── Data extract ──

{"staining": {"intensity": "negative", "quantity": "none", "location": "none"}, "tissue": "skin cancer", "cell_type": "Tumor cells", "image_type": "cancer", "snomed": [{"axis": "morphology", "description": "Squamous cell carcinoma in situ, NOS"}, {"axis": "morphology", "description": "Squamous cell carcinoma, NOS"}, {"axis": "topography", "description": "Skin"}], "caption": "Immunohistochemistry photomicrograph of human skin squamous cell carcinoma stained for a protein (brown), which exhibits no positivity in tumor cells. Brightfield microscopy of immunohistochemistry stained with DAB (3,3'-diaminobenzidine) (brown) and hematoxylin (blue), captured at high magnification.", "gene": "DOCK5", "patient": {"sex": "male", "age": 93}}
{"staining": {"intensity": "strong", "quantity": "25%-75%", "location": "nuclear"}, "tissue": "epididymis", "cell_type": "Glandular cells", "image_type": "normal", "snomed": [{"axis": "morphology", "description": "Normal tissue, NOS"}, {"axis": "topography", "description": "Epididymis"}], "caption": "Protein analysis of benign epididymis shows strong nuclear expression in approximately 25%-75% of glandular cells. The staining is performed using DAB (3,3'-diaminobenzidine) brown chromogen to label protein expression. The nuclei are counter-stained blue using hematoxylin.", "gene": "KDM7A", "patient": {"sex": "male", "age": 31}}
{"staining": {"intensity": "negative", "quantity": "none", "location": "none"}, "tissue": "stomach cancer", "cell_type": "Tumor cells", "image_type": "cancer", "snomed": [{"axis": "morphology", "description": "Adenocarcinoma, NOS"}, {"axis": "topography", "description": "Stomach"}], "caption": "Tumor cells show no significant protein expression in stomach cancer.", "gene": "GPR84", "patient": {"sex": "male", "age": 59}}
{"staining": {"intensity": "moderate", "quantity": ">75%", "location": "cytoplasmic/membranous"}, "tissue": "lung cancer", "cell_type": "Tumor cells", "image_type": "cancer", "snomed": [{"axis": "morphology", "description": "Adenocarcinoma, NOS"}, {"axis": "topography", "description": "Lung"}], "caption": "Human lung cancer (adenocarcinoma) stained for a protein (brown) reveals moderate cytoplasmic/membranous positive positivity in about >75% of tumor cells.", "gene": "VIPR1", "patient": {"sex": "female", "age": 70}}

───

What is required: Exactly as they appear above, write out all of the lines.

Output below:
{"staining": {"intensity": "negative", "quantity": "none", "location": "none"}, "tissue": "skin cancer", "cell_type": "Tumor cells", "image_type": "cancer", "snomed": [{"axis": "morphology", "description": "Squamous cell carcinoma in situ, NOS"}, {"axis": "morphology", "description": "Squamous cell carcinoma, NOS"}, {"axis": "topography", "description": "Skin"}], "caption": "Immunohistochemistry photomicrograph of human skin squamous cell carcinoma stained for a protein (brown), which exhibits no positivity in tumor cells. Brightfield microscopy of immunohistochemistry stained with DAB (3,3'-diaminobenzidine) (brown) and hematoxylin (blue), captured at high magnification.", "gene": "DOCK5", "patient": {"sex": "male", "age": 93}}
{"staining": {"intensity": "strong", "quantity": "25%-75%", "location": "nuclear"}, "tissue": "epididymis", "cell_type": "Glandular cells", "image_type": "normal", "snomed": [{"axis": "morphology", "description": "Normal tissue, NOS"}, {"axis": "topography", "description": "Epididymis"}], "caption": "Protein analysis of benign epididymis shows strong nuclear expression in approximately 25%-75% of glandular cells. The staining is performed using DAB (3,3'-diaminobenzidine) brown chromogen to label protein expression. The nuclei are counter-stained blue using hematoxylin.", "gene": "KDM7A", "patient": {"sex": "male", "age": 31}}
{"staining": {"intensity": "negative", "quantity": "none", "location": "none"}, "tissue": "stomach cancer", "cell_type": "Tumor cells", "image_type": "cancer", "snomed": [{"axis": "morphology", "description": "Adenocarcinoma, NOS"}, {"axis": "topography", "description": "Stomach"}], "caption": "Tumor cells show no significant protein expression in stomach cancer.", "gene": "GPR84", "patient": {"sex": "male", "age": 59}}
{"staining": {"intensity": "moderate", "quantity": ">75%", "location": "cytoplasmic/membranous"}, "tissue": "lung cancer", "cell_type": "Tumor cells", "image_type": "cancer", "snomed": [{"axis": "morphology", "description": "Adenocarcinoma, NOS"}, {"axis": "topography", "description": "Lung"}], "caption": "Human lung cancer (adenocarcinoma) stained for a protein (brown) reveals moderate cytoplasmic/membranous positive positivity in about >75% of tumor cells.", "gene": "VIPR1", "patient": {"sex": "female", "age": 70}}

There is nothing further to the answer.